L’ambition est donc simple : nous voulons être le premier cabinet pluridisciplinaire en France par sa réputation en matière de qualité et atteindre un meilleur équilibre entre notre branche conseil et notre branche audit.
Quels seront les grands axes de votre action lorsque vous accéderez à la Présidence de la firme ?
Afin d’atteindre cet objectif, mon action en qualité de Président d’EY en France va s’articuler autour de quatre axes principaux.
Tout d’abord, continuer d’investir dans des compétences nouvelles, en particulier technologiques, pour creuser l’écart dont nous profitons sur le terrain de l’innovation.
Ensuite, accentuer notre approche pluridisciplinaire vis-à-vis de nos clients en déployant des offres véritablement multi-compétences. Nous disposons déjà de nombreuses solutions qui reposent sur des équipes alliant plusieurs métiers. En écoutant encore davantage nos clients pour appréhender finement leurs besoins, la grande majorité de nos solutions devraient devenir pluridisciplinaires, car les enjeux de nos clients sont par définition pluridisciplinaires.
En troisième lieu, ordonner notre action de manière harmonieuse. L’une des difficultés des organisations complexes comme les nôtres est de s’assurer que chacun a la meilleure connaissance possible des ressources du réseau et que l’on évite les réplications inutiles comme les autres pertes d’efficience. Tout comme pour l’Etat, il y a urgence à identifier certaines pistes de simplification, même s’il restera toujours une part incontournable d’hyperstructure dans nos organisations ultra-régulées de dimension mondiale.

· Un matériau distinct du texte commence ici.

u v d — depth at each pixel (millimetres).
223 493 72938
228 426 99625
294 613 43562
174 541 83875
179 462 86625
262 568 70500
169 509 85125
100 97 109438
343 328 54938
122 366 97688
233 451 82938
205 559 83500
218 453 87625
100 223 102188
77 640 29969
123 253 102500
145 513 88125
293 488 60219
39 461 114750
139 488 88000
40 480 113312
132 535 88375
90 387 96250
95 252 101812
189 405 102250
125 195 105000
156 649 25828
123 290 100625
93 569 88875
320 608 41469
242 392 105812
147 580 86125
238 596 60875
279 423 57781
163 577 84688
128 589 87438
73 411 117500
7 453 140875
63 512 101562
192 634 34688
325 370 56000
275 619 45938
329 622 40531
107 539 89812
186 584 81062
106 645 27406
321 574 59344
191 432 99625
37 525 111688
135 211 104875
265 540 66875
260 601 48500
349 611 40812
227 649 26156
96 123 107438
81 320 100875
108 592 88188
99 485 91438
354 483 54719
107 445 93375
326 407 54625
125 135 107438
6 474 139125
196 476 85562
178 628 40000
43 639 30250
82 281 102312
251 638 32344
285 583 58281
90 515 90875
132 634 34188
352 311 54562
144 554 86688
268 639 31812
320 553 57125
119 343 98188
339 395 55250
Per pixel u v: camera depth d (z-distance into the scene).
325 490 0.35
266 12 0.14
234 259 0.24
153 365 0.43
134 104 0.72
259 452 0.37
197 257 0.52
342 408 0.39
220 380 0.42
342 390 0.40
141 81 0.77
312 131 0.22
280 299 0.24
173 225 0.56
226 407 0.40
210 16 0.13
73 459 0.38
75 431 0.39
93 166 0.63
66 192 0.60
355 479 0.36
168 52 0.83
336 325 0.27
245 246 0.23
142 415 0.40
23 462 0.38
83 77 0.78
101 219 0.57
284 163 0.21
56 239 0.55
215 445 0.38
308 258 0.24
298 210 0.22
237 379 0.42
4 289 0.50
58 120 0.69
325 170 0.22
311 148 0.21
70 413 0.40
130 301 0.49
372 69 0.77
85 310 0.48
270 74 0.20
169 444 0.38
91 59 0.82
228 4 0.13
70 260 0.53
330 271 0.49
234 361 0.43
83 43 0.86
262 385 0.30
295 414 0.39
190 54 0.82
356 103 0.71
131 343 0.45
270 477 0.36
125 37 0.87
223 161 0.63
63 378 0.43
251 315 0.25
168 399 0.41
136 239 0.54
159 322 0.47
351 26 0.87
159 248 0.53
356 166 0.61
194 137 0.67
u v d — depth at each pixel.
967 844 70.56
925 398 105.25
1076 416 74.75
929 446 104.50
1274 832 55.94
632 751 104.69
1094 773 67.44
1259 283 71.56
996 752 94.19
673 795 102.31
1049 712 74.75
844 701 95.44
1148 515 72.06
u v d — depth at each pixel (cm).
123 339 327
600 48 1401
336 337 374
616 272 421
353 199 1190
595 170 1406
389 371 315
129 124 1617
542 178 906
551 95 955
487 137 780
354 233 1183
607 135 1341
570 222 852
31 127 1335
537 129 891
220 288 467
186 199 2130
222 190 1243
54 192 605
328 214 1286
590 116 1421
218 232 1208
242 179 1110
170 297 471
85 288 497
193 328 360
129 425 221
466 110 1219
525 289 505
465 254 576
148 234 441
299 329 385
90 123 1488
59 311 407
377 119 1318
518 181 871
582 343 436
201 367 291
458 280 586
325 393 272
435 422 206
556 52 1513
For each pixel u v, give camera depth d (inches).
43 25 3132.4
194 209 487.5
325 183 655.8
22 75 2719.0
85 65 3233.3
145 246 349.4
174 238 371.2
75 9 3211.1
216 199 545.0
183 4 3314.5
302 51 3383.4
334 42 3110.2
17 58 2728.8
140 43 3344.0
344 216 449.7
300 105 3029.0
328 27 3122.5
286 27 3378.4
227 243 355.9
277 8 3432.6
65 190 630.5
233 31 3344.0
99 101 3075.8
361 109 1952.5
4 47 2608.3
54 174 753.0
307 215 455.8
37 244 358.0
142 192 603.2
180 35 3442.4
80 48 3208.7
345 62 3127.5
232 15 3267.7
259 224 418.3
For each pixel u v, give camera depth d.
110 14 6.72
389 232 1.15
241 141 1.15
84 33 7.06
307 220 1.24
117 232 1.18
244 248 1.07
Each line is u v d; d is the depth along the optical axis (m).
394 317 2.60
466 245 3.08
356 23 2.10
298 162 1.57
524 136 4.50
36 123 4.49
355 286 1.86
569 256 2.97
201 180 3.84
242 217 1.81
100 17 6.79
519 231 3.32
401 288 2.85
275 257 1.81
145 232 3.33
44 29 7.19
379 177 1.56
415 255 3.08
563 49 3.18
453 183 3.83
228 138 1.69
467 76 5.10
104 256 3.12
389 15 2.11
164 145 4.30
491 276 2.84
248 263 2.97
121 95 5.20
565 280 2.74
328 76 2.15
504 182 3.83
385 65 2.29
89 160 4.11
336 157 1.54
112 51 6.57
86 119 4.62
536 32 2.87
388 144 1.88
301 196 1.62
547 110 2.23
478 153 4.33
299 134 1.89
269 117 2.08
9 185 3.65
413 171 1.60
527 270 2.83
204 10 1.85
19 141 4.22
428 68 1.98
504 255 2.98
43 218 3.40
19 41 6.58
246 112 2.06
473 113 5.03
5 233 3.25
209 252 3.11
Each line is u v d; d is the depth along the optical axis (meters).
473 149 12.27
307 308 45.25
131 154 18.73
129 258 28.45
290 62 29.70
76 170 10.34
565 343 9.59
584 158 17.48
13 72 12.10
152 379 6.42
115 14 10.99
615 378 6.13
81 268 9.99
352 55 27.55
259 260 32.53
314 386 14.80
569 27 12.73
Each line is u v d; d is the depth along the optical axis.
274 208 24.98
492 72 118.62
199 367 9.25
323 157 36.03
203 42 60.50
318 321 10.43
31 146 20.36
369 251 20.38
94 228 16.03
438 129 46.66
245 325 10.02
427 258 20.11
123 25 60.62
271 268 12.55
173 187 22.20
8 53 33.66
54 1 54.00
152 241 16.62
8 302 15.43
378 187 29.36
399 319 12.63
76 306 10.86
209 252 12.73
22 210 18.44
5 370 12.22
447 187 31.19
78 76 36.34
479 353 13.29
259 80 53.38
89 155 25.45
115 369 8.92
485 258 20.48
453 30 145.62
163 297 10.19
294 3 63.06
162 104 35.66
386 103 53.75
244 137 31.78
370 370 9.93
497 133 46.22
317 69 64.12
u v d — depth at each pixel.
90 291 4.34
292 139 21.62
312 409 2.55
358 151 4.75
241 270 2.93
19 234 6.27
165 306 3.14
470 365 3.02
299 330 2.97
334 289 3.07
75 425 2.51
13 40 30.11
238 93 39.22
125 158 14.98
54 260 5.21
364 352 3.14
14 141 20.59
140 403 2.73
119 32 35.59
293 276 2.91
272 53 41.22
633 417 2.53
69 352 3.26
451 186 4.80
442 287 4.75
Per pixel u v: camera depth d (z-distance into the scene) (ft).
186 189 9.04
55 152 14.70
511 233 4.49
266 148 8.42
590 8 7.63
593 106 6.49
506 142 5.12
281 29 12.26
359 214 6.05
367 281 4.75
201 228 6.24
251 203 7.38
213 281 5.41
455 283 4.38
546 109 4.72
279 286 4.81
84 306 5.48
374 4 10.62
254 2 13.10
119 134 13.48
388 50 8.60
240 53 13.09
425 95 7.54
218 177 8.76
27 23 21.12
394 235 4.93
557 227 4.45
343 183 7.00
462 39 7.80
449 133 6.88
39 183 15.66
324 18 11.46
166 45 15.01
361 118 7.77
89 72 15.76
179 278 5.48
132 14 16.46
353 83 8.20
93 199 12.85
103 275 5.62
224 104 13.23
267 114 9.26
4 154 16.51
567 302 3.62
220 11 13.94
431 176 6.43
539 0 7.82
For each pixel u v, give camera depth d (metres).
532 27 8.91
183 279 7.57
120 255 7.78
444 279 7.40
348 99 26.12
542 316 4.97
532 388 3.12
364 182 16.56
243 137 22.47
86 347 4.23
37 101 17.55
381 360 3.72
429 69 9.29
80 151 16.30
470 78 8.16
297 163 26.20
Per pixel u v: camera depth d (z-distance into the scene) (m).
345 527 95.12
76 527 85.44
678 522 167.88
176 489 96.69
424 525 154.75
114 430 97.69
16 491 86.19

Enfin, préparer la future génération de leaders. L’un des principaux enseignements de la succession de Jean-Pierre Letartre, qui a été planifiée à l’avance et qui a été organisée autour d’une transition progressive, est que l’émergence d’une pépinière de talents capables de reprendre collectivement les rênes s'avère absolument indispensable et que cela prend du temps. Il faudra s’y atteler d’entrée de jeu.